(Description of the task)
Reproduce every line from the one containing "- **index.html**: The" down to the one containing "- **js/custom-controls.js**: Custom", both included, with no changes.

(Study material)
*** Begin section ***
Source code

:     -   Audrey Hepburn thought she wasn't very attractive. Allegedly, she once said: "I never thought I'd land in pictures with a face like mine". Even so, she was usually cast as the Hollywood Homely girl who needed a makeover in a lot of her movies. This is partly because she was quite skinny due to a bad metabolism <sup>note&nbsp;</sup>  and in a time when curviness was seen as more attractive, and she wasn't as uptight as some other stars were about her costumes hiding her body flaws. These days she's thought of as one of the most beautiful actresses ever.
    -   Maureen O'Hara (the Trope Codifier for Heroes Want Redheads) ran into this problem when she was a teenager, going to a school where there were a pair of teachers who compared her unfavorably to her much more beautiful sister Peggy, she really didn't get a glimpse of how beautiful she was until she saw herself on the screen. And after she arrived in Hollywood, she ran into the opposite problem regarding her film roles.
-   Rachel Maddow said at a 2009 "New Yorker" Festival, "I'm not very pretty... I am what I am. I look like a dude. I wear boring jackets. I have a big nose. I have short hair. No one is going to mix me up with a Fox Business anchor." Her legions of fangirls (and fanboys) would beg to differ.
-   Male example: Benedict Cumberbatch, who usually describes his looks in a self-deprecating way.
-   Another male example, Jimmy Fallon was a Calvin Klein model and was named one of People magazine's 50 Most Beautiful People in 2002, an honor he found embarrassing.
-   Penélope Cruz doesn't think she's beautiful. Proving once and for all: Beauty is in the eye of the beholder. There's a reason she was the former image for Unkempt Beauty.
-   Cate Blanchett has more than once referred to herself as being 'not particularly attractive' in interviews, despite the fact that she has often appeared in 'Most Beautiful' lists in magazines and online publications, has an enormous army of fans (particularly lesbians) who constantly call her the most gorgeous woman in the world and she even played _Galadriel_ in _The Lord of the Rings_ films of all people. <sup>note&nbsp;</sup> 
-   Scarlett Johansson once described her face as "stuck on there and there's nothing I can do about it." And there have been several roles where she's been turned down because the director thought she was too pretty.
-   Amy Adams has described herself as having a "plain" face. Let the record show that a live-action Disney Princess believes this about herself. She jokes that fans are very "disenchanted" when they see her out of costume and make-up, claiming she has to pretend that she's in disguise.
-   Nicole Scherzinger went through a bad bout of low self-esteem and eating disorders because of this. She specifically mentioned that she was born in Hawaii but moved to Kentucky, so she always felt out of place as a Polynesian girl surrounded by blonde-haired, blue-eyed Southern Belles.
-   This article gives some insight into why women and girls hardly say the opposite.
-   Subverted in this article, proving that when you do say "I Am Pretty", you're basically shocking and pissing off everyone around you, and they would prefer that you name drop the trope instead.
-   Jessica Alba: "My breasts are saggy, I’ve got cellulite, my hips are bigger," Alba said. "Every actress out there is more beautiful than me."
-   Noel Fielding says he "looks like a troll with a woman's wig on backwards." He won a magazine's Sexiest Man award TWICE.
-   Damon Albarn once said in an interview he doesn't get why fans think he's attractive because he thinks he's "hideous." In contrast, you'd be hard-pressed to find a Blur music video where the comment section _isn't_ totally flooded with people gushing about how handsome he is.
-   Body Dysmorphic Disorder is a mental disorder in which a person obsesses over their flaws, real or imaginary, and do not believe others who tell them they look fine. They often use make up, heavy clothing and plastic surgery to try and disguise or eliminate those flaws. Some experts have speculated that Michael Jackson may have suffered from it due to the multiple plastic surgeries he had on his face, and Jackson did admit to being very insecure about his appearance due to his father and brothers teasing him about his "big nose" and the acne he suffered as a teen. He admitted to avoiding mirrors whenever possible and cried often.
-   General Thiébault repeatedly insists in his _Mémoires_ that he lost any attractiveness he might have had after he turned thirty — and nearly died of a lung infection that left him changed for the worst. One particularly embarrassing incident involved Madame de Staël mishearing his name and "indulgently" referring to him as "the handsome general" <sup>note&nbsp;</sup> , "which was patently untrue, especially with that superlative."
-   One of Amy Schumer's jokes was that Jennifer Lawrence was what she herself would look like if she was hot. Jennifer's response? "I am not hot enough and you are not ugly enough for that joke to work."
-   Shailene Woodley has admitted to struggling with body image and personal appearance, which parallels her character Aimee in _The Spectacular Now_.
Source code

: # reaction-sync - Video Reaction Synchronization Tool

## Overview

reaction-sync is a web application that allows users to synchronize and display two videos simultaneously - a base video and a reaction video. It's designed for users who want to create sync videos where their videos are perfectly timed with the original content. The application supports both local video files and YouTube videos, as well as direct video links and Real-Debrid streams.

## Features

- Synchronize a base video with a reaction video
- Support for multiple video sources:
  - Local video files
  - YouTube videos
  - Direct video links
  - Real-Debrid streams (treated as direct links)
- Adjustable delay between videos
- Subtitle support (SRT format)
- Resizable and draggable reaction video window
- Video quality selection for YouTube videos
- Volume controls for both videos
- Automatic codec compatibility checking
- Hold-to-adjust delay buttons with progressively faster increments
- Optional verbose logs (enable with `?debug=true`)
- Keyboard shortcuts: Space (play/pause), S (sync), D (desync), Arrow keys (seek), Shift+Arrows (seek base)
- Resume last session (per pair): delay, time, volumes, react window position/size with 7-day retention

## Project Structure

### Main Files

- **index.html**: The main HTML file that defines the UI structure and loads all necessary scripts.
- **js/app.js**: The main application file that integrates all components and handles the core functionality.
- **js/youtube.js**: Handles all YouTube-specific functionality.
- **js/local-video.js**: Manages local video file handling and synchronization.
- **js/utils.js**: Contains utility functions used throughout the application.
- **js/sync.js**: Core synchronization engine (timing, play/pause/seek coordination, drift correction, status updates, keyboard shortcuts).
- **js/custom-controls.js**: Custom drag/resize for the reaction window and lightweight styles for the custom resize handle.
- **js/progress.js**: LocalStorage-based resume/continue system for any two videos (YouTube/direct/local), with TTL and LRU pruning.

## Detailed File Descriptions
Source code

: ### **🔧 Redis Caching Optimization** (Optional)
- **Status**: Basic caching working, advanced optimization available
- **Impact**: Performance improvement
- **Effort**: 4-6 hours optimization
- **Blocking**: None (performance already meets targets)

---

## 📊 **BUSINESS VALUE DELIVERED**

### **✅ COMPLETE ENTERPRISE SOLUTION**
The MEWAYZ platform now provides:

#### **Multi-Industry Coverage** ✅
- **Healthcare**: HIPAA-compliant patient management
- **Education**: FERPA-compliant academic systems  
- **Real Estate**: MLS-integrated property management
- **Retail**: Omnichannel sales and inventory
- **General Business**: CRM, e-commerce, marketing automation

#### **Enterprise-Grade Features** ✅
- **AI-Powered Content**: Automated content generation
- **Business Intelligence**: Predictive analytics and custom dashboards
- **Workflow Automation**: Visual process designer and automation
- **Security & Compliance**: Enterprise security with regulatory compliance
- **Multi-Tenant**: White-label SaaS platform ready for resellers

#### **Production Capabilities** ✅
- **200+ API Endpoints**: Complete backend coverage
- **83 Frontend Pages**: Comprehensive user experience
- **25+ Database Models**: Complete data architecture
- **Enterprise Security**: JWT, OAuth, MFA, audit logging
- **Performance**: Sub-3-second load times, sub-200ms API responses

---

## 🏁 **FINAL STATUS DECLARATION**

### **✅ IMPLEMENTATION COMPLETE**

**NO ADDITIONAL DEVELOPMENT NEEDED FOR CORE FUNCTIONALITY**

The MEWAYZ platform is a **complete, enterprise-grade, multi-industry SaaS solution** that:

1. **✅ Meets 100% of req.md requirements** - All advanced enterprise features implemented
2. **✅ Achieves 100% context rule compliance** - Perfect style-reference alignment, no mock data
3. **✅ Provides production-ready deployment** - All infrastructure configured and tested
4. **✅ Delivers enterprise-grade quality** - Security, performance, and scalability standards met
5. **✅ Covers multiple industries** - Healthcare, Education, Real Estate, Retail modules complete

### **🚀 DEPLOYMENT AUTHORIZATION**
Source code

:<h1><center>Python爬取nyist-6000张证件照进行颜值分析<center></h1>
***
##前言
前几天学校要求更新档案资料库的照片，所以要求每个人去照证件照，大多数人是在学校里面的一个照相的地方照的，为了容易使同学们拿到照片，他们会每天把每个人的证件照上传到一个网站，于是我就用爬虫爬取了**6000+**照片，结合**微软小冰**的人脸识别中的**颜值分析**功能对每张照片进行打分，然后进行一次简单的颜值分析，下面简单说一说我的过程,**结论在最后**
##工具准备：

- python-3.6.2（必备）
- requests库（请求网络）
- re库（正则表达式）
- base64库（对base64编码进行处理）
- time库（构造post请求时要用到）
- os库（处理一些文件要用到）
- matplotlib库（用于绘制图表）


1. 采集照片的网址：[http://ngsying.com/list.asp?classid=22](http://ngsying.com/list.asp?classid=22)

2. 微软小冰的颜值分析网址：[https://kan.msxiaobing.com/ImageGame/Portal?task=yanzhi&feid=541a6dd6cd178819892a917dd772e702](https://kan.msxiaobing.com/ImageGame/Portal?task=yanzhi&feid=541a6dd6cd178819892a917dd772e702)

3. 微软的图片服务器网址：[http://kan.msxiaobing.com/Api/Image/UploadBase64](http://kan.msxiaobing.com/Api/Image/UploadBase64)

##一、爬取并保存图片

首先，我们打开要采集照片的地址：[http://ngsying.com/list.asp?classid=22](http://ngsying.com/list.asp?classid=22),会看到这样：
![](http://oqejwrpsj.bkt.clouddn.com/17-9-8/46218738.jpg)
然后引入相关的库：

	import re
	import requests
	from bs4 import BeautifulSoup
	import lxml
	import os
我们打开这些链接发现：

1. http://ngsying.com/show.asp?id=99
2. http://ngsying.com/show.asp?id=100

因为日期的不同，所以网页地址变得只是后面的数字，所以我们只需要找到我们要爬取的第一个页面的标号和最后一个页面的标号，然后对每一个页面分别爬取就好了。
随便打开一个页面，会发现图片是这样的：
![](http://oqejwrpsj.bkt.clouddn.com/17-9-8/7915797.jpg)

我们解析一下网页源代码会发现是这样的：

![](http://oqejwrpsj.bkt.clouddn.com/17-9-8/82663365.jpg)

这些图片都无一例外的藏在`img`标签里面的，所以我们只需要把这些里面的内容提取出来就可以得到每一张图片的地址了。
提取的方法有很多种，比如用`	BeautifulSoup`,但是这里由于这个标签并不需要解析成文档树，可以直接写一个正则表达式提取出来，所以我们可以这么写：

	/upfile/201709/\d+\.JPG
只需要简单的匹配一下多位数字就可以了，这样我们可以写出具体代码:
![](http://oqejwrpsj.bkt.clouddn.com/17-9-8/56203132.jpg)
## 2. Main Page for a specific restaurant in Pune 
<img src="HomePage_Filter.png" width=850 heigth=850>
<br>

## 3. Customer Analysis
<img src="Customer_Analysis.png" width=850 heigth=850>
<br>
*** End section ***
(Written answer)
- **index.html**: The main HTML file that defines the UI structure and loads all necessary scripts.
- **js/app.js**: The main application file that integrates all components and handles the core functionality.
- **js/youtube.js**: Handles all YouTube-specific functionality.
- **js/local-video.js**: Manages local video file handling and synchronization.
- **js/utils.js**: Contains utility functions used throughout the application.
- **js/sync.js**: Core synchronization engine (timing, play/pause/seek coordination, drift correction, status updates, keyboard shortcuts).
- **js/custom-controls.js**: Custom drag/resize for the reaction window and lightweight styles for the custom resize handle.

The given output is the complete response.